Dennis Pieprz: También es interesante pensar que este edificio se pensó y construyó para durar y servir en el futuro y si hay algo que sabemos es que la sociedad y los modos de aprender cambian constantemente. Así que hay que pensar en un edificio que pueda acomodar el cambio y la interacción con la gente. De ahí también la gran diversidad de espacios con distintas calidades. Es una especie de máquina para involucrarse en el tiempo que no está pre-programada. Todo el edificio podría cambiar sus usos en el futuro y aun así mantener su integridad como organización espacial. Ese es el cambio fundamental que propone esta nueva Biblioteca.

Cuando Rem Koolhaas planteó su propuesta para la Biblioteca Pública de Seattle, habló de la importancia de la biblioteca como espacio público, más que como contenedor de libros, ¿qué piensan de eso?

Pablo Savid-Buteler: La Biblioteca es parte de la ciudad. En las universidades hay un debate constante sobre cómo serán las bibliotecas en cuanto más avancen las tecnologías como se comunica la gente.

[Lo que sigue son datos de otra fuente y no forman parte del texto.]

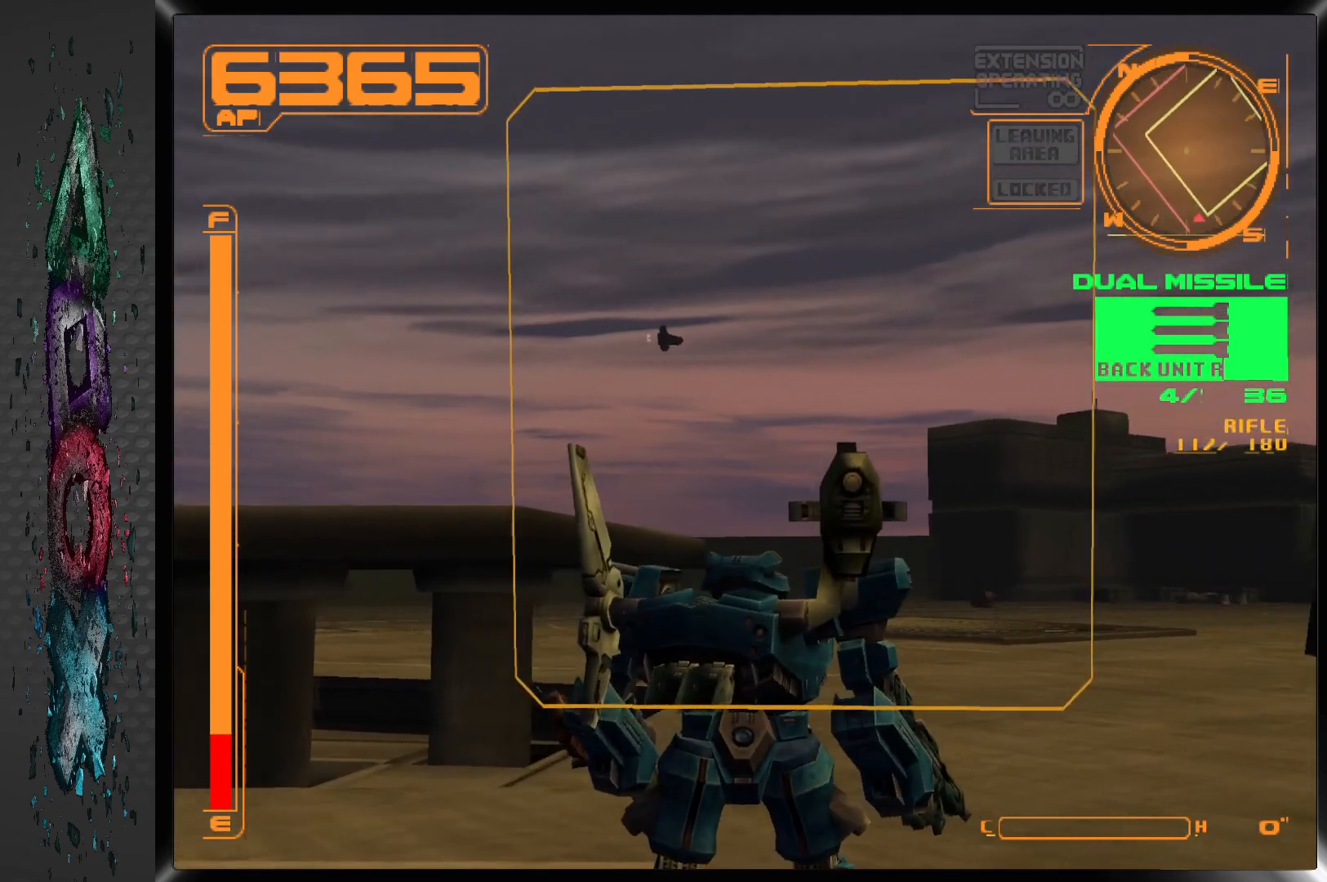
{"buttons": ["DPAD_UP"], "left_stick": "center", "right_stick": "center", "events": [[433, "DPAD_UP", "down"]]}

Hoy las bibliotecas tienen importancia no sólo simbólica para la institución o para construir un lugar en el Campus, como hablamos antes, sino que tiene una función como un espacio donde la gente aprende cómo aprender. Aquí se obtienen todas las herramientas para interactuar en un futuro. Es algo que también se puede replicar a otras escalas y que es fundamental para la formación de los individuos.

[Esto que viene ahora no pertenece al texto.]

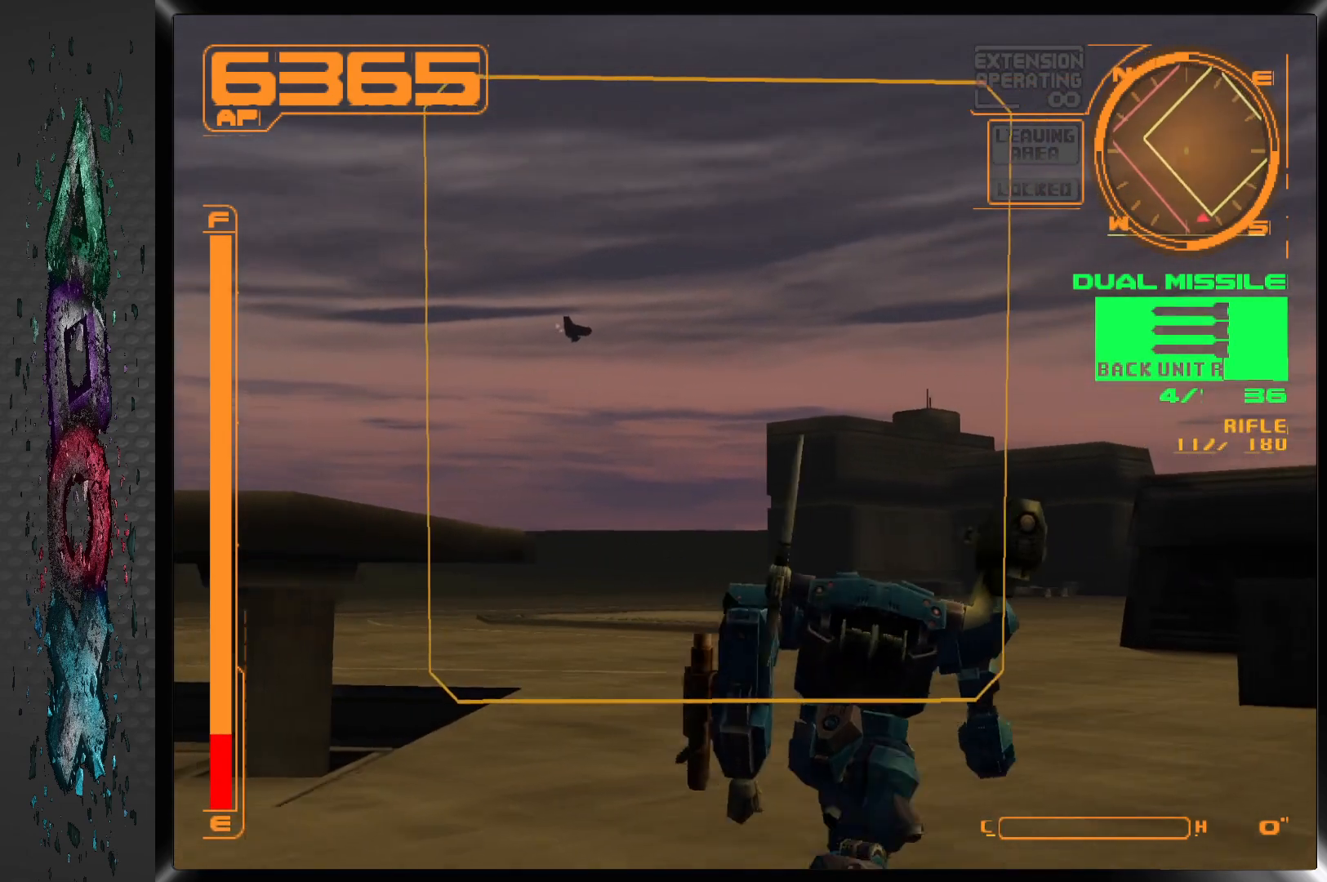
{"buttons": ["DPAD_UP"], "left_stick": "center", "right_stick": "center", "events": [[450, "R1", "up"]]}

Dennis Pieprz: Creo que la Biblioteca de Seattle es un edificio asombroso, pero tiene un propósito diferente a este. Aquí los estudiantes tienen objetivos distintos en el contexto de su estancia en la Universidad. La Biblioteca se convierte en un lugar en el que la gente que viene de muchas áreas del conocimiento puede compartir un espacio para descubrirse de una manera abierta y transparente. Los espacios te invitan a ser parte de ese escenario de aprendizaje. Es un atractor como espacio de encuentro, lo que es muy distinto a las antiguas bibliotecas, que tenían que ver más con el descubrimiento solitario. Hoy ese espacio tiene que ver con la comunidad.